Michael Nagle | Bloomberg | Getty Images

Futures tied to the S&P 500 were near the flatline Tuesday night after traders’ rotation out of tech names dragged the broad market index to a losing session.

S&P 500 futures slipped 0.1%, while Nasdaq 100 futures were down 0.2%. Futures tied to the Dow Jones Industrial Average added 23 points, or less than 0.1%.

In the extended session, Chipotle shares fell nearly 7% after the restaurant chain reported falling traffic for the fourth straight quarter and projected flat same-store sales growth for 2026. Advanced Micro Devices shares dropped more than 7% after its first-quarter forecast underwhelmed some analysts.

Major U.S. stock averages sold off during the previous session as investors gravitated out of riskier growth names and toward cyclical stocks like Walmart.
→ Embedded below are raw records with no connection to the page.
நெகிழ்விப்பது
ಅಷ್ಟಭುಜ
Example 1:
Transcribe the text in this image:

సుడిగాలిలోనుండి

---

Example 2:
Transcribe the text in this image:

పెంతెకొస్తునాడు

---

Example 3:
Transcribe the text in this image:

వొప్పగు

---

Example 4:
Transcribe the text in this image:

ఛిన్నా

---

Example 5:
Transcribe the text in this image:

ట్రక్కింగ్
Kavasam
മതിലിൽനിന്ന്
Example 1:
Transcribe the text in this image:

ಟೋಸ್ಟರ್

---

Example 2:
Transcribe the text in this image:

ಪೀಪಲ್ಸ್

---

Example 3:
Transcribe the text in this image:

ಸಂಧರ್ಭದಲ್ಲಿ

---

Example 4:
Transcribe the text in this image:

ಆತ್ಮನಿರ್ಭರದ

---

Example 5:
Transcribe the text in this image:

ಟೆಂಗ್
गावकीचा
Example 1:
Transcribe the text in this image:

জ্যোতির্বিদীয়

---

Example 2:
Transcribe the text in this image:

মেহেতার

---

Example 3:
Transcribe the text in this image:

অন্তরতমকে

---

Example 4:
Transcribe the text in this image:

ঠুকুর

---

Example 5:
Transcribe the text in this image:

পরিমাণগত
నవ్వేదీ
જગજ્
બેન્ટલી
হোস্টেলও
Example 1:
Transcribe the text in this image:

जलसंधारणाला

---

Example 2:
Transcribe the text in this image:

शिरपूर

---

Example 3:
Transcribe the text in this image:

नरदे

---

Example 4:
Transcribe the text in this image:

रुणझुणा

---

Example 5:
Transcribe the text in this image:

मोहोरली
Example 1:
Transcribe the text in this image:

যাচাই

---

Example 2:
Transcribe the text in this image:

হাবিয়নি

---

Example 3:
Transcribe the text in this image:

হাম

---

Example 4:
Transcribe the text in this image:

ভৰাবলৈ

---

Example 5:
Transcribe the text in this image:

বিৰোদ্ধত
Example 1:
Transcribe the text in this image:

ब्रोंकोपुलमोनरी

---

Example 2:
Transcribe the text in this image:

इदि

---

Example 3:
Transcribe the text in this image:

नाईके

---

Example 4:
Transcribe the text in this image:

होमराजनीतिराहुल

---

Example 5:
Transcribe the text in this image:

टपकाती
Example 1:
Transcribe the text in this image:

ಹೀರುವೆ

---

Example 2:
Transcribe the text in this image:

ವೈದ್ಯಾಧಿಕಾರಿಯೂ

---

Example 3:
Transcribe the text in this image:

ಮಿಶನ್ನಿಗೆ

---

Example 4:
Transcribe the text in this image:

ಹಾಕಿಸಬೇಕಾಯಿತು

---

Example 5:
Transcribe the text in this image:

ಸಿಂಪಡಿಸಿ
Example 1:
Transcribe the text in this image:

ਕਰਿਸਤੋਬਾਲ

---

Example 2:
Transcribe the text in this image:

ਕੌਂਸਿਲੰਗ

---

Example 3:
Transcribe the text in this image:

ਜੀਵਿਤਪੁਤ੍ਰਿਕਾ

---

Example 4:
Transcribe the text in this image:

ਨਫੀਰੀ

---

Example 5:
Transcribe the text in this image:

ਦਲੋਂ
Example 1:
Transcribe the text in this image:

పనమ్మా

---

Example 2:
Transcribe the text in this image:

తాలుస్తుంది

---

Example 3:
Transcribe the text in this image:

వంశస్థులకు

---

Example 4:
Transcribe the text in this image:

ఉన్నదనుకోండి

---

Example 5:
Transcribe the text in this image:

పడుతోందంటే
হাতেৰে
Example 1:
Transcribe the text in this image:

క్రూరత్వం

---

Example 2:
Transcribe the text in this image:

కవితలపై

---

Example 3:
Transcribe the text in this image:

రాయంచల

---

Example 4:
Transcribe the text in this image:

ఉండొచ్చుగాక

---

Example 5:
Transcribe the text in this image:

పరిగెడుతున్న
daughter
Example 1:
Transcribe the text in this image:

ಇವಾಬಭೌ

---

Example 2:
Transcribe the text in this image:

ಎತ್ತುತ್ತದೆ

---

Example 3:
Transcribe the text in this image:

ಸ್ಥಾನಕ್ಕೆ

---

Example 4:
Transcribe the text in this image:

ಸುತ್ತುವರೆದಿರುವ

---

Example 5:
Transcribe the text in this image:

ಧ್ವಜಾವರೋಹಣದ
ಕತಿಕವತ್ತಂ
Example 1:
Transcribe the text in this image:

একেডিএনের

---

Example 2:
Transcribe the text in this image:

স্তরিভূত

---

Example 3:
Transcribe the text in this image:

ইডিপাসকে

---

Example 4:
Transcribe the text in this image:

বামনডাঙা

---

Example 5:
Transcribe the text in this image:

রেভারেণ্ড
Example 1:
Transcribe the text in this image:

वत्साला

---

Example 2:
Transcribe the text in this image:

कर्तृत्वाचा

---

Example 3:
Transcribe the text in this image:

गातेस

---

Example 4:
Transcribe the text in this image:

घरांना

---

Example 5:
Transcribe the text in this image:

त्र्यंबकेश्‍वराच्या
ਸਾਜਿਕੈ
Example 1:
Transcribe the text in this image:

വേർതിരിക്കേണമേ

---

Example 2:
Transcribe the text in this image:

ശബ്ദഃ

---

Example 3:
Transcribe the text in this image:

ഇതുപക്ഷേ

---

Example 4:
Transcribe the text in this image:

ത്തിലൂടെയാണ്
The S&P 500 lost about 0.8%, while the tech-heavy Nasdaq Composite declined 1.4%. The 30-stock Dow shed nearly 167 points, or 0.3%, after hitting a fresh record earlier in the day.
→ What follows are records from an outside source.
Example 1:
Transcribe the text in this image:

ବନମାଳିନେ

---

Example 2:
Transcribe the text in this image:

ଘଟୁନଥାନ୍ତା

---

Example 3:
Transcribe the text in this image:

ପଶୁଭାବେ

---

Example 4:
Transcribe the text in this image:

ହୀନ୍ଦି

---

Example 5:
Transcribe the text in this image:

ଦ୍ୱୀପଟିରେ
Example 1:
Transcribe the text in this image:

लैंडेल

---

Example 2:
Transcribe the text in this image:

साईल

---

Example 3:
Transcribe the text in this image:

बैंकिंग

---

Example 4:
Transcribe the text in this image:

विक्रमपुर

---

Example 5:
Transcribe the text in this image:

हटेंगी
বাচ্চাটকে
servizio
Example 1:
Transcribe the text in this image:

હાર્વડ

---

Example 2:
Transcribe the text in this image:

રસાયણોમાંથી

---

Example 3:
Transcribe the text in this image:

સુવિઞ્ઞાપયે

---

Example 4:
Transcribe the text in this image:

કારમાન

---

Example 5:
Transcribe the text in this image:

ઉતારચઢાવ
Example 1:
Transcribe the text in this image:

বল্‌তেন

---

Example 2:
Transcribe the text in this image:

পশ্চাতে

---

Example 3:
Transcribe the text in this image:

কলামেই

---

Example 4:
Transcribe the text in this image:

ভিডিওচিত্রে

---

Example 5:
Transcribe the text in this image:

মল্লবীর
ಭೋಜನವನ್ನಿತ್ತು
In the regular session, Nvidia and Microsoft each lost more than 2%. Big-name artificial intelligence infrastructure names Broadcom, Oracle and Micron Technology also closed in the red. Software stocks also slid, with ServiceNow and Salesforce dropping nearly 7%. The tech sector was the worst performer in the S&P 500, down more than 2%.
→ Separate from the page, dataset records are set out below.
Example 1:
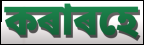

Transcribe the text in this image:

কৰাৰহে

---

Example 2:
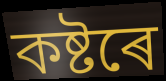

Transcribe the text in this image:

কষ্টৰে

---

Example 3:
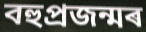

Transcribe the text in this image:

বহুপ্ৰজন্মৰ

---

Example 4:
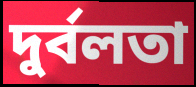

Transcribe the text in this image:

দুৰ্বলতা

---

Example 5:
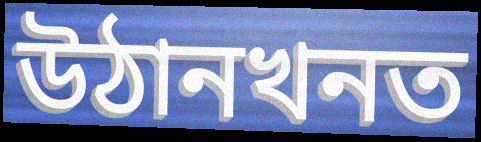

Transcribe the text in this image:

উঠানখনত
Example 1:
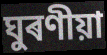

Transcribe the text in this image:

ঘুৰণীয়া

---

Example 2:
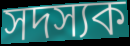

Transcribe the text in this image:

সদস্যক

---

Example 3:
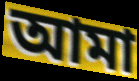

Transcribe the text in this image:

আমা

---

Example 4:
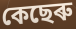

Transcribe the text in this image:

কেছেৰু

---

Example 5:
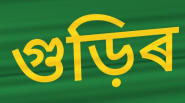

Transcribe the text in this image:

গুড়িৰ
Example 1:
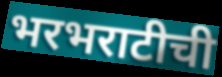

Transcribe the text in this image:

भरभराटीची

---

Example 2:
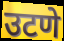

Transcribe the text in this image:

उटणे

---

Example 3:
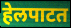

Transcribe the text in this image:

हेलपाटत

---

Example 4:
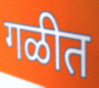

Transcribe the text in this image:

गळीत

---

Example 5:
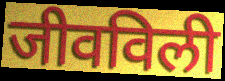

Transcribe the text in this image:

जीवविली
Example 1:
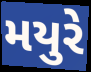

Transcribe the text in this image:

મયુરે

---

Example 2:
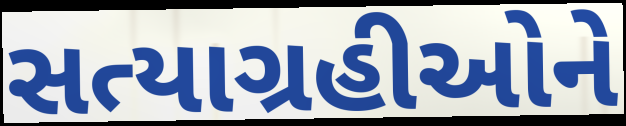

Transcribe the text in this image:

સત્યાગ્રહીઓને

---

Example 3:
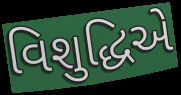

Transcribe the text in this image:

વિશુદ્ધિએ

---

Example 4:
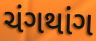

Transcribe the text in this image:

ચંગથાંગ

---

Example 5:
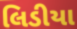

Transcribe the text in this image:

લિડીયા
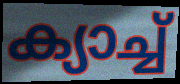
ക്യാച്ച്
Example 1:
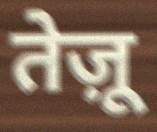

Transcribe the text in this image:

तेज़ू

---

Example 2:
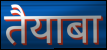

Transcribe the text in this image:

तैयाबा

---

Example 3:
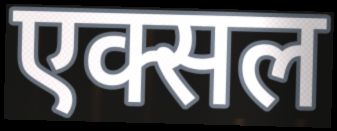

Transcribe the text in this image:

एक्सल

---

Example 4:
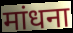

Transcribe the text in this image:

मांधना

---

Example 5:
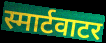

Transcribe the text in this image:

स्मार्टवाटर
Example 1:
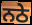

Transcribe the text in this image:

ਨਠੇ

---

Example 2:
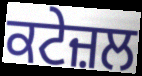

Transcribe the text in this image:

ਕਟੇਜ਼ਲ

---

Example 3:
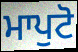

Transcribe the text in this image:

ਮਾਪੁਟੋ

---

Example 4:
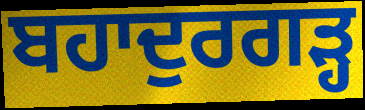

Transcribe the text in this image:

ਬਹਾਦੁਰਗੜ੍ਹ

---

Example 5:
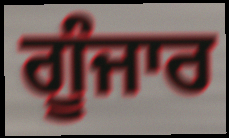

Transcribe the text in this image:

ਗੂੰਜਾਰ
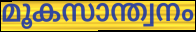
മൂകസാന്ത്വനം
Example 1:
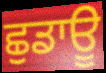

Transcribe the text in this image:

ਛੁਡਾਊ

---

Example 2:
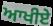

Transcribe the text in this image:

ਆਖੀਏ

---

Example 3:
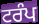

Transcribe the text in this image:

ਟਰੰਪ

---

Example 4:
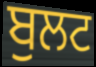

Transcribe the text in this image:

ਬੁਲਟ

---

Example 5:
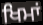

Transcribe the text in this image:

ਖਿਮਾਂ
Shares of private credit firms, including Blue Owl and TPG, declined on fears over artificial intelligence disrupting the software industry.

“I think you have a number of cross-currents that are impacting the markets all at once,” Joe Tanious, chief investment strategist, North America, at Northern Trust Asset Management, said Tuesday on CNBC’s “Power Lunch” about the broader market decline. “On the other hand, I still believe the underlying fundamentals are still there.”

“Now, markets are starting to be a bit more particular and nuanced with respect to which companies they want to have exposure to,” he said. “Let’s also not forget that after a three-year rally in the markets where you’ve seen these double-digit returns, valuations start to get a little stretched. It’s not going to take a whole lot to sort of poke that bear and see markets capitulate, a bit like what we’re seeing right now.”

A busy earnings week is underway, with Alphabet slated to report results on Wednesday and Amazon due Thursday.